Verschleierung Koran

Verdunkelung Koran

"Der Koran ist in diesem Punkt sehr klar", sagen Muslime. Es gibt keinen Hubschrauber im Koran. Im Gegensatz zur Araberhalbinsel war sie in den Ländern des muslimischen Mittelmeerraums lange Zeit nicht zu finden. Nachdem Frankreich vor fünf Jahren den Schleier des Islamgesichts verboten hatte, bekamen die französischen Abgeordneten Applaus von einer unbekannten seiten. "Ich möchte eine Nachricht an Europa und Frankreich senden - der Nihab hat keine Basis im Islam, er schädigt eher den Ruf des Islam", schreibt Abdel Muti Al-Bayyumi, Abgeordneter des High Spiritual Council von Al-Azhar in Kairo, der obersten Lehranstalt der Sunni-Moslems.

Das Gespräch über den Nil begann jedoch im September 2009, als sein späterer Amtsvorgänger Mohammed Said Tantawi während eines Schulbesuchs ein verhülltes 12-jähriges MÃ??dchen grob zusammenschrie und sie bat, ihr eigenes Gesichtsausdruck zu haben. Ihr Kopftuch hatte nichts mit dem islamischen Glauben zu tun, beschwerte sich der damals leitende Gelehrte, und dann hatte Al-Azhars Universitätscampus und Schlafsäle für vollständig verschleierte weibliche Schüler geschlossen.
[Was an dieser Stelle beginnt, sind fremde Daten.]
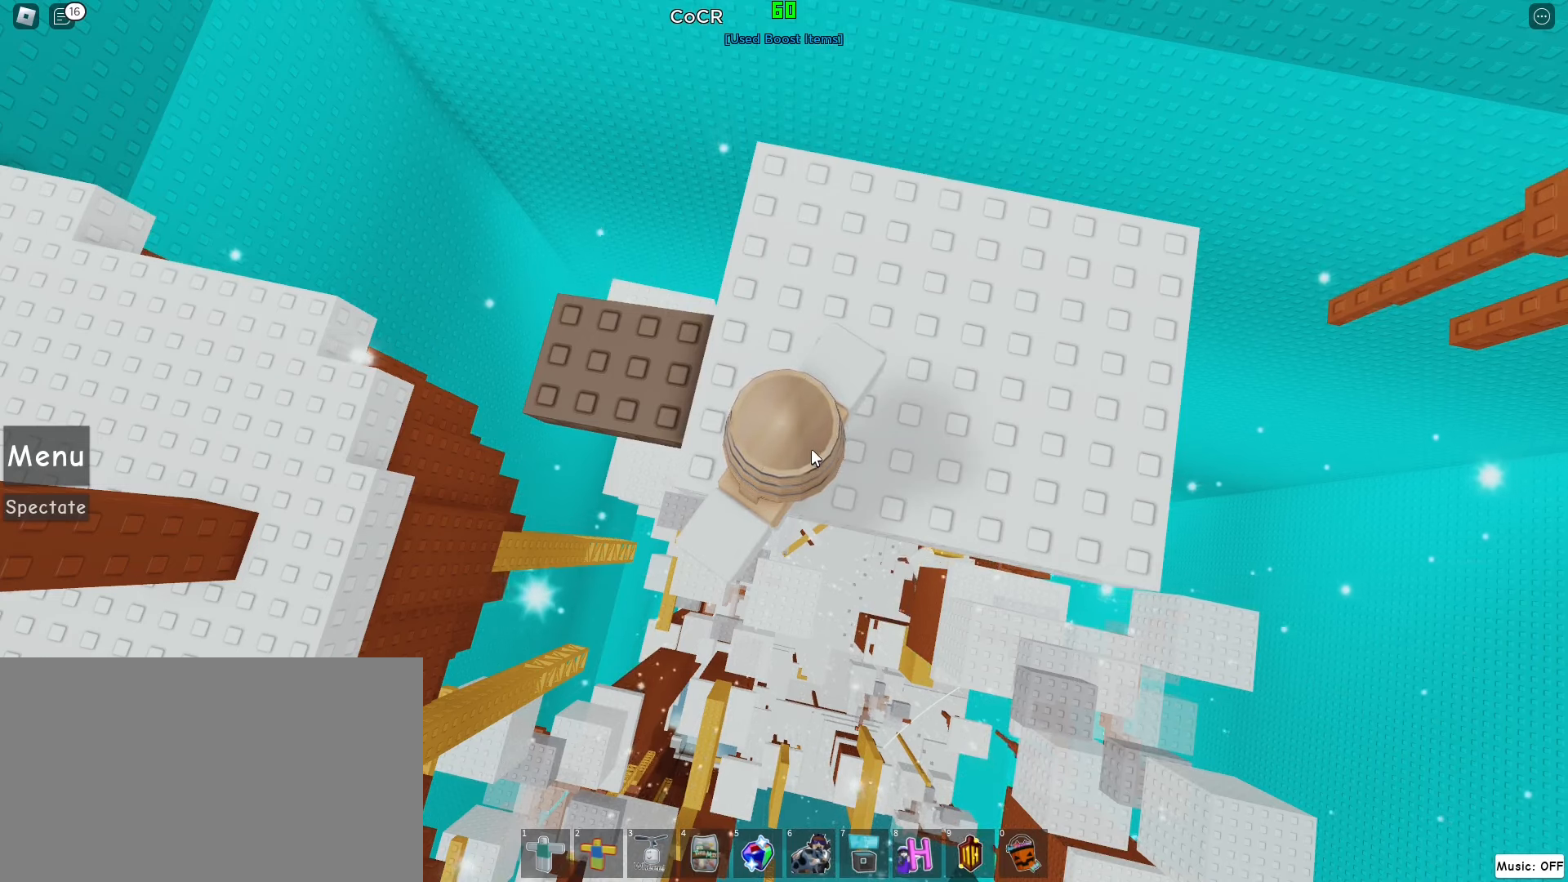
{"keys": ["a"], "mouse": [], "events": [[40, "shift", "down"], [180, "space", "down"], [280, "shift", "up"], [360, "space", "up"]]}
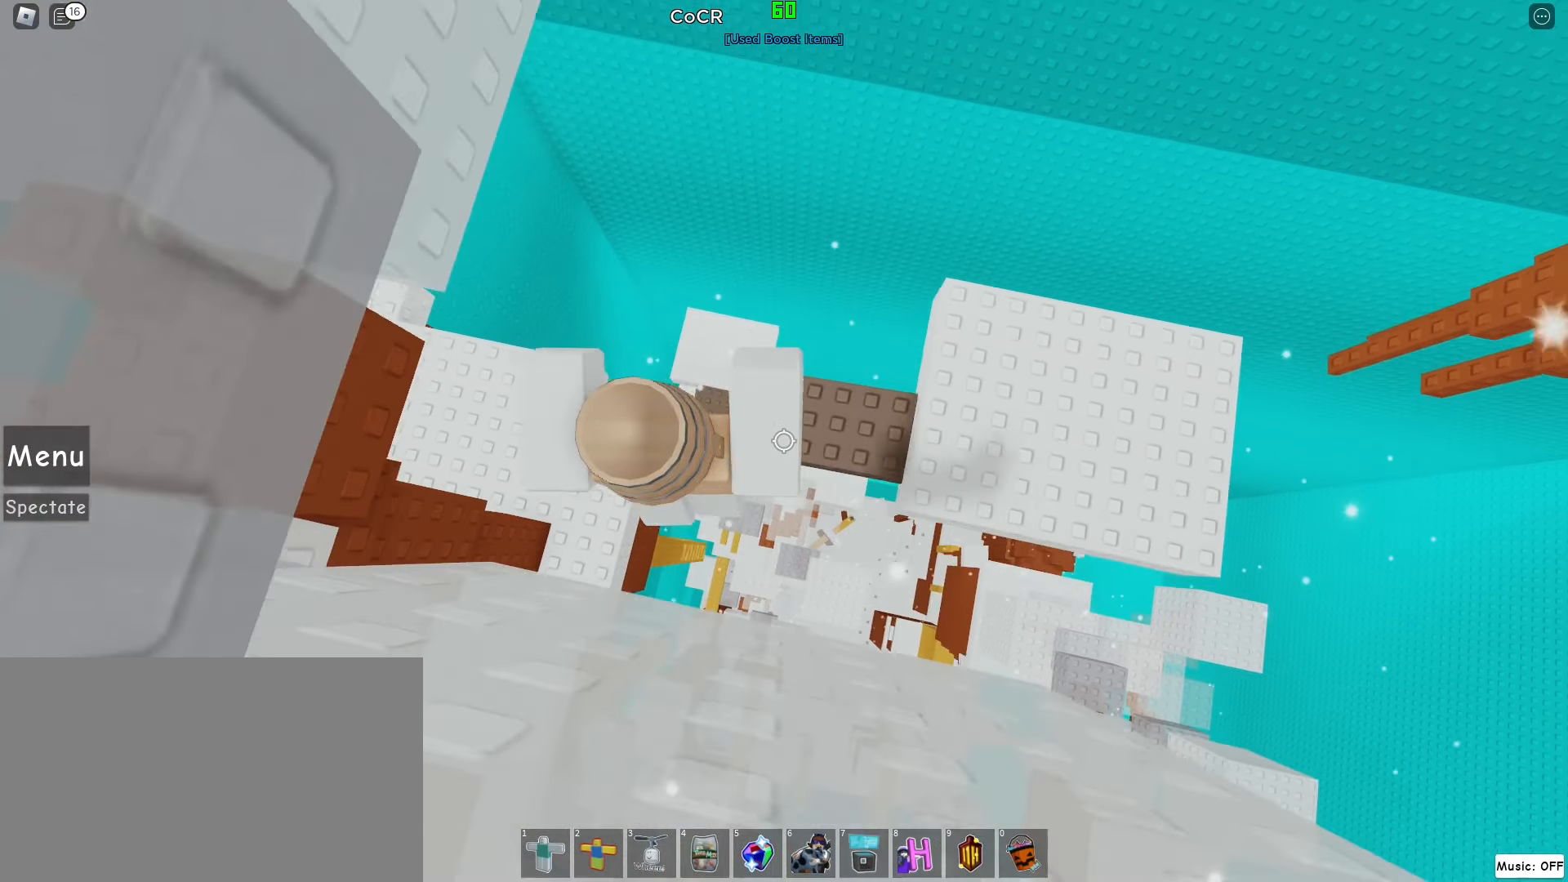
{"keys": [], "mouse": [], "events": [[300, "a", "up"]]}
Anfang des Sommersemesters 2015 hat sie auch den Schleier für Professoren verboten. Nicht in erster Linie bestehen sie auf den Erklärungen des Korans oder des Pilgers, sondern vor allem auf ihrer Religions- und Meinungsfreiheit. Für sie ist es wichtig, dass sie in der Lage sind, ihre Meinung zu äußern. Auch schon einmal - mit einem vergleichbaren Bann im Jahr 2010 - hatten sie sich vor dem Bundesverwaltungsgericht durchgesetzt.

Sie stammen aus der Araberhalbinsel, wo beduinenartige Menschen und ihre Ehefrauen Gesichtsbezüge benutzten, um sich vor den starken Wüstenwinden zu schützen. Es wird im Koran nicht genannt oder gar verschrieben. In der Osmanenzeit wurde der Gesichtsschleierschleier in der Provinzhauptstadt Konstantinopel erstmals für die Haremsfrau in Mode gebracht. Dieser noble Nepot verschwindet dann in der ersten Jahrhunderthälfte vollständig aus den muslimischen Zivilisationen am Mittelmeer, bis er nach dem Ölsperrboom in den 70er Jahren über die aus Saudi-Arabien zurückkehrenden Familien wieder auftaucht - dieses Mal als religiöses Zeichen im Alltag auf der Straße und bei allen sozialen Klassen.

Bereits in der jüngsten Ansprache vor seiner Ermordung verhöhnt Bundespräsident Anwar al-Sadat die schwarze Granate streng islamistischer Damen als "Zelt". Dreißig Jahre später gehörte der Gesichtsschleierschleier am Nil ebenso zum Alltagsleben wie in Saudi-Arabien, Yemen und den Golfländern.